En Afrique, il n’y a pas non plus de barrière entre danseurs et spectateurs, et c’est pourquoi les danses Africaines sont le plus souvent exécutées collectivement : elles sont avant tout l’expression culturelle et sociale de chaque communauté. « La danse Mutuashi est une danse et un genre musical issus de la musique traditionnelle du peuple Baluba du Kasaï, au Kongo. En 1965, Nico Kasanda et Rochereau Tabu ont sorti une chanson intitulée Bia Ntondi Kasanda (Kasanda, j’en ai marre) ».
Dans cette chanson, ils jouent sur des mots liés au nom Kasanda, avec comme sous-texte : « (Bia Kutondi mbinganyi ?) », demande une dame dans cette chanson. Et Nico répond : (À Mutua’s, à Muendela’s). La chanson contient un appel à l’action, celui de (À Mutua’s, à Muendela’s). On pourrait le traduire par (Piques-là, prends-là), mais il est important de préciser (Muendela’s), qui est un terme doux pour évoquer l’acte sexuel en Tshiluba.

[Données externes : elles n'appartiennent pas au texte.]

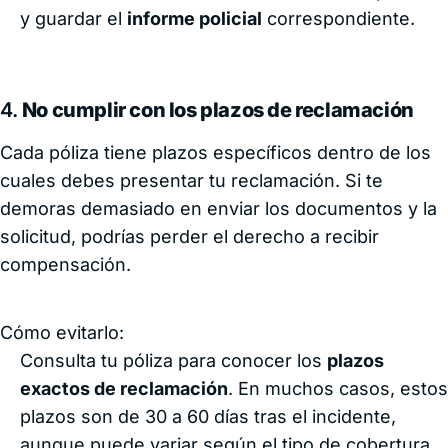
y guardar el
informe policial
correspondiente.
4.
No cumplir con los plazos de reclamación
Cada póliza tiene plazos específicos dentro de los
cuales debes presentar tu reclamación. Si te
demoras demasiado en enviar los documentos y la
solicitud, podrías perder el derecho a recibir
compensación.
Cómo evitarlo:
Consulta tu póliza para conocer los
plazos
exactos de reclamación
. En muchos casos, estos
plazos son de 30 a 60 días tras el incidente,
aunque puede variar según el tipo de cobertura.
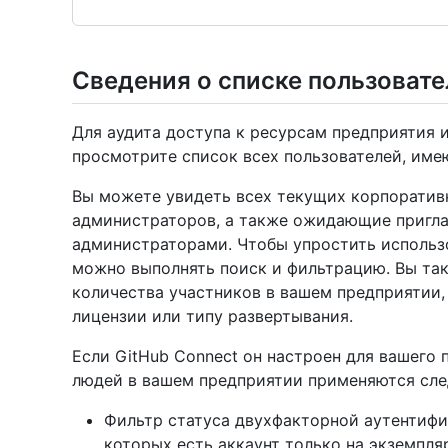
Сведения о списке пользовате
Для аудита доступа к ресурсам предприятия 
просмотрите список всех пользователей, им
Вы можете увидеть всех текущих корпоратив
администраторов, а также ожидающие пригла
администраторами. Чтобы упростить использо
можно выполнять поиск и фильтрацию. Вы та
количества участников в вашем предприятии,
лицензии или типу развертывания.
Если GitHub Connect он настроен для вашего 
людей в вашем предприятии применяются сле
Фильтр статуса двухфакторной аутентифик
которых есть аккаунт только на экземпляре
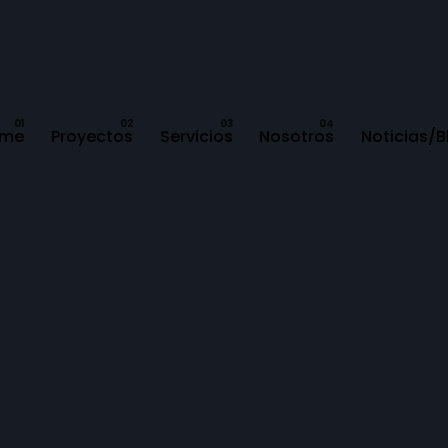
me
Proyectos
Servicios
Nosotros
Noticias/B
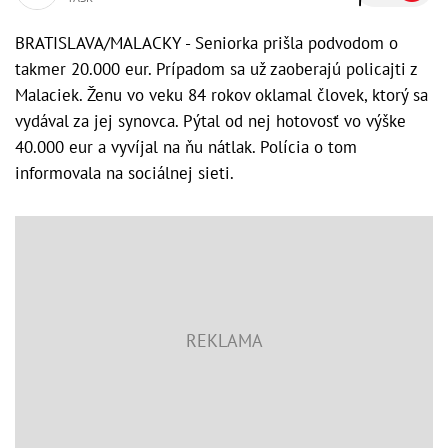
BRATISLAVA/MALACKY - Seniorka prišla podvodom o
takmer 20.000 eur. Prípadom sa už zaoberajú policajti z
Malaciek. Ženu vo veku 84 rokov oklamal človek, ktorý sa
vydával za jej synovca. Pýtal od nej hotovosť vo výške
40.000 eur a vyvíjal na ňu nátlak. Polícia o tom
informovala na sociálnej sieti.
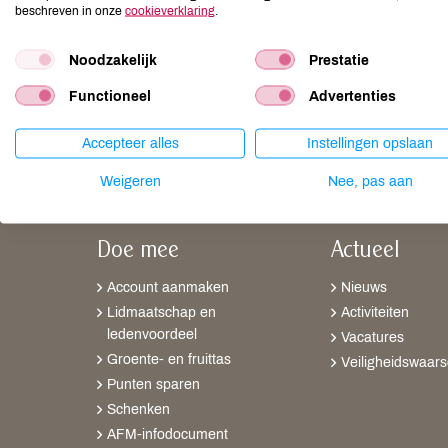
Klan
beschreven in onze
cookieverklaring
.
Mede
Noodzakelijk
Prestatie
Meer info
Functioneel
Advertenties
Accepteer alles
Instellingen opslaan
Weigeren
Nee, pas aan
Doe mee
Actueel
Account aanmaken
Nieuws
Lidmaatschap en
Activiteiten
ledenvoordeel
Vacatures
Groente- en fruittas
Veiligheidswaar
Punten sparen
Schenken
AFM-infodocument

L’origine moderne de ce style remonte à 1981, avec la sortie de la chanson Tchebele de Tshala Muana. Peu à peu, grâce à ce rythme Lulua traditionnel-moderne, le style s’est implanté dans tout le Kongo, notamment avec la sortie de Koumba en 1986 et de Tshibola en 1987, deux titres de Tshala Muana dont la musique a été conçue, arrangée et produite par le guitariste et arrangeur Souzy Kaseya (lui aussi originaire du Kasaï). « Depuis, le Mutuashi est devenu l’un des styles musicaux et de danse les plus populaires d’Afrique, et du Kongo en particulier. Contrairement à la rumba, le Mutuashi est principalement chanté en tshiluba ».